Читать «Маленькая железная дверь в стене» онлайн - страница 24

Валентин Петрович Катаев

По всем этим местам, рассекая их, проезжал Ленин, и перед его глазами неподвижно стояла картина Пантеона, как бы добела раскаленного майским послеполуденным зноем, серая лестница, на которой в луже крови раскинулся головой вниз господин в темном пиджаке, с окровавленной, слипшейся бородой, – социалистический публицист Жан-Батист Мильер, депутат Национального собрания. Он не принимал непосредственного участия в деятельности Коммуны. Но он не скрывал своего сочувствия к ней. По приказу генерала де Сиссэ его должны были расстрелять на ступенях Пантеона, на коленях, в позе человека, публично умоляющего о прощении у общества за то «зло», которое он причинил ему. Мильер отказался подчиниться. Тогда его силой заставили встать на колени. Последними его словами были: «Да здравствует Республика! Да здравствует народ! Да здравствует человечество!»

А ведь он был просто беспартийный, сочувствующий.

«Коммуна должна была действовать более решительно против всех своих врагов, – думал Ленин, выезжая на набережную Сены. – А парижский пролетариат старался морально повлиять на них, он пренебрег значением чисто военных действий в гражданской войне, и, вместо того чтобы решительным наступлением на Версаль увенчать свою победу в Париже, он медлил и дал время версальскому правительству собрать темные силы и подготовиться к кровавой майской неделе».

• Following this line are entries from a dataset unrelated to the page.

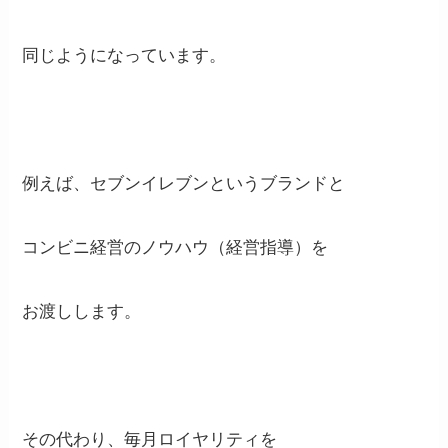
同じようになっています。
例えば、セブンイレブンというブランドと
コンビニ経営のノウハウ（経営指導）を
お渡しします。
その代わり、毎月ロイヤリティを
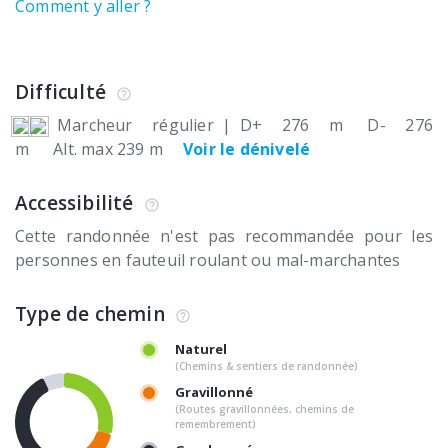
Comment y aller ?
Difficulté
Marcheur régulier
|
D+ 276 m
D- 276
m
Alt. max 239 m
Voir le dénivelé
Accessibilité
Cette randonnée n'est pas recommandée pour les
personnes en fauteuil roulant ou mal-marchantes
Type de chemin
Naturel
(Chemins & sentiers de randonnée)
Gravillonné
(Routes gravillonnées, chemins de
remembrement)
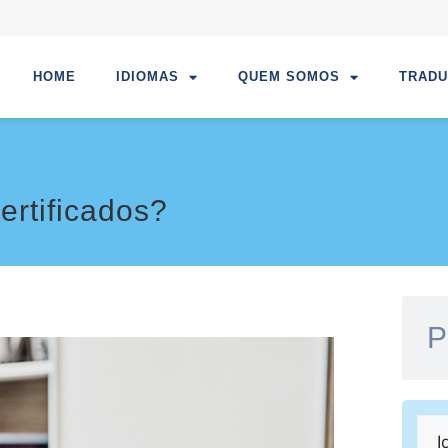
HOME
IDIOMAS
QUEM SOMOS
TRAD
ertificados?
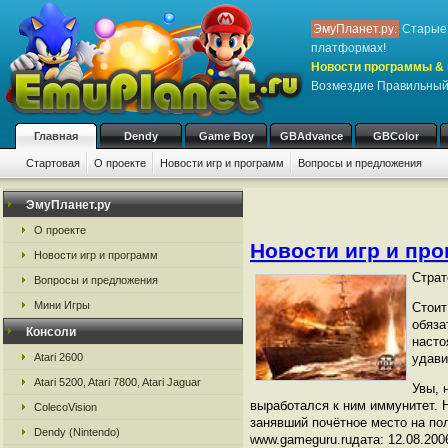
ЭмуПланет.ру:
Старые 
платформах!
Новости программы & 
Возмездие Правильный
Главная
Dendy
Game Boy
GBAdvance
GBColor
Стартовая
О проекте
Новости игр и программ
Вопросы и предложения
ЭмуПланет.ру
О проекте
Новости игр и пр
Новости игр и программ
Страт
Вопросы и предложения
Мини Игры
Стоит
обяза
Консоли
насто
Atari 2600
удави
Atari 5200, Atari 7800, Atari Jaguar
Увы, 
выработался к ним иммунитет. Н
ColecoVision
занявший почётное место на по
Dendy (Nintendo)
www.gameguru.ruдата: 12.08.200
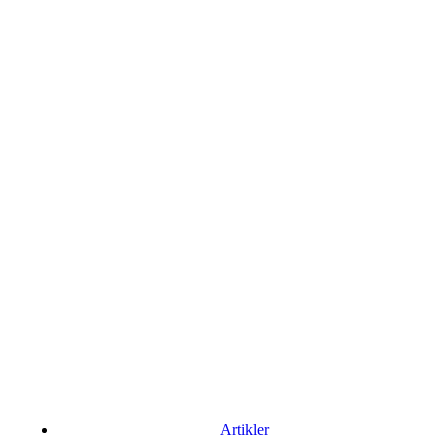
Artikler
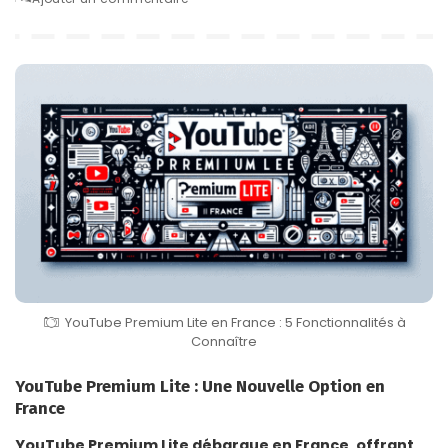
by
YouTube Premium Lite en France : 5 Fonctionnalités à
Connaître
YouTube Premium Lite : Une Nouvelle Option en
France
YouTube Premium Lite débarque en France, offrant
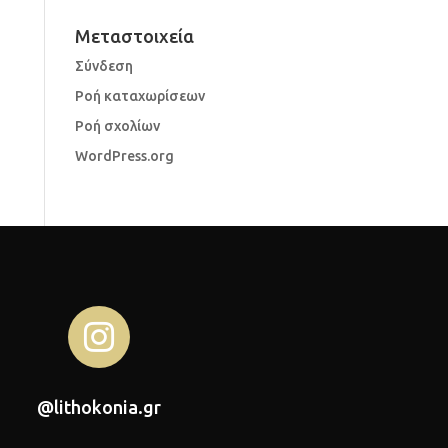
Μεταστοιχεία
Σύνδεση
Ροή καταχωρίσεων
Ροή σχολίων
WordPress.org

@lithokonia.gr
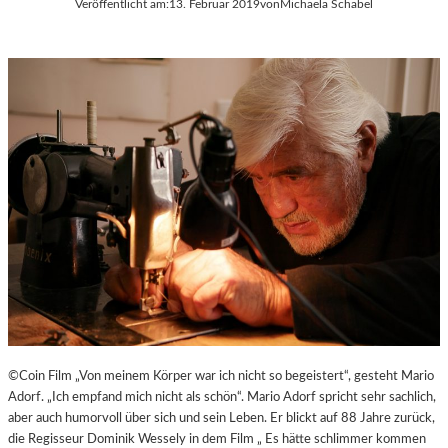
Veröffentlicht am:
13. Februar 2019
von
Michaela Schabel
©Coin Film „Von meinem Körper war ich nicht so begeistert“, gesteht Mario
Adorf. „Ich empfand mich nicht als schön“. Mario Adorf spricht sehr sachlich,
aber auch humorvoll über sich und sein Leben. Er blickt auf 88 Jahre zurück,
die Regisseur Dominik Wessely in dem Film „ Es hätte schlimmer kommen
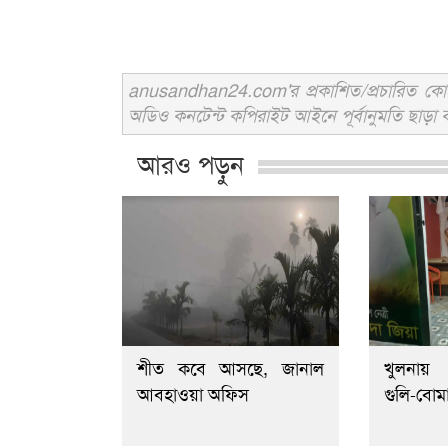
anusandhan24.com'র প্রকাশিত/প্রচারিত কোনো 
অডিও কনটেন্ট কপিরাইট আইনে পূর্বানুমতি ছাড়া ব
আরও পড়ুন
শীত কবে আসছে, জানাল
খুলনায়
আবহাওয়া অফিস
গুলি-বোম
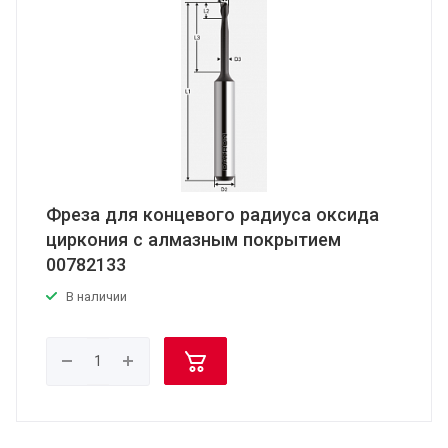
Фреза для концевого радиуса оксида
циркония с алмазным покрытием
00782133
В наличии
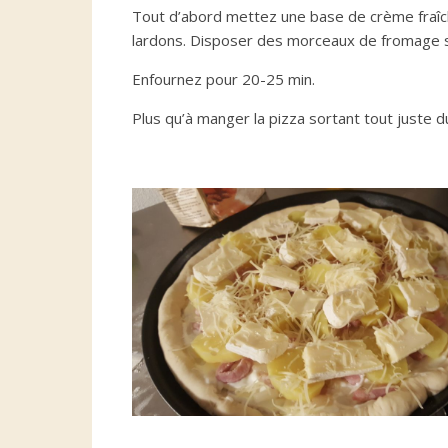
Tout d’abord mettez une base de crème fraîch
lardons. Disposer des morceaux de fromage su
Enfournez pour 20-25 min.
Plus qu’à manger la pizza sortant tout juste du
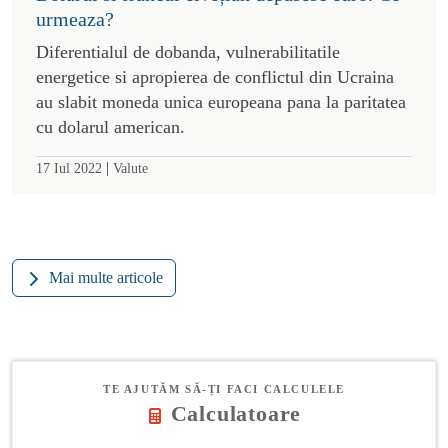
urmeaza?
Diferentialul de dobanda, vulnerabilitatile
energetice si apropierea de conflictul din Ucraina
au slabit moneda unica europeana pana la paritatea
cu dolarul american.
|
17 Iul 2022
Valute
Mai multe articole
TE AJUTĂM SĂ-ȚI FACI CALCULELE
Calculatoare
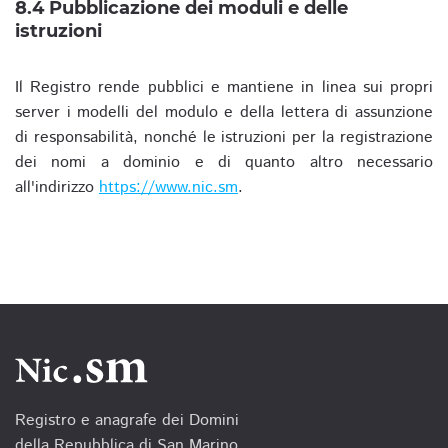
8.4 Pubblicazione dei moduli e delle
istruzioni
Il Registro rende pubblici e mantiene in linea sui propri
server i modelli del modulo e della lettera di assunzione
di responsabilità, nonché le istruzioni per la registrazione
dei nomi a dominio e di quanto altro necessario
all'indirizzo
https://www.nic.sm
.
Registro e anagrafe dei Domini
della Repubblica di San Marino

Может быть, потому, что всегда и даже сейчас, проезжая по Латинскому кварталу, Ленин думал об ошибках Парижской коммуны, он в 1917 году не совершил их сам, не дав Керенскому, бежавшему из Петрограда, окопаться в Царском Селе – русском Версале, – и разгромил контрреволюцию, увенчав тем самым Октябрьскую победу в Петрограде.

Далеко направо, за парапетом Сены, рундуки букинистов. Там и теперь еще можно было найти литография времен Парижской коммуны с карикатурами на страшного, жабоподобного карлика Тьера или гравюрами Саида: на фоне восходящего солнца Коммуны рабочий с киркой на плече говорит: «Дела хороши!» – а согнувшийся в три погибели богач в цилиндре, но без сапог на паучьих ножках кричит: «Дела плохи!» Возле рундуков, несмотря на ранний час, уже толпились любители антикварных книг, бородатые чудаки в крылатках, вроде Анатоля Франса, а может быть, и он сам. Над парапетом Сены возникло на три четверти скрытое в тумане видение Нотр-Дам – две плоско срезанные готические башни, круглая роза витража и позади рыбья косточка еле видного шпиля. Явление из средневекового мира – легендарный собор Парижской богоматери, с фигурами химер на карнизах, так роскошно описанный Виктором Гюго, гениальным поэтом и многословным прозаиком.

Налево Новый мост с конной статуей Генриха IV, которую Коммуна так и не успела снести, а за ним серая, невероятно длинная громада Лувра – дворца, крепости, музея, его непомерно высокие иссиня-серые цинковые крыши, как бы вечно отражающие сирень майской грозы, и мокрые резко-зеленые газоны.

Набережные Вольтера, Малаке, Де Конти, Сен-Мишель, Де Монтебелло. Два яруса старых деревьев: один вверху, на высокой набережной, а другой внизу, у самой воды, – могучие, ветвистые, по-осеннему голые, с косо наклонившимися к воде стволами, волшебно отраженными в синеватой, как бы мыльной поверхности Сены с черными буксирными катерами и длинными угольными баржами. И все это – как бы сильно размытый рисунок тушью, кое-где совсем легко тронутый сангвиной и мелом.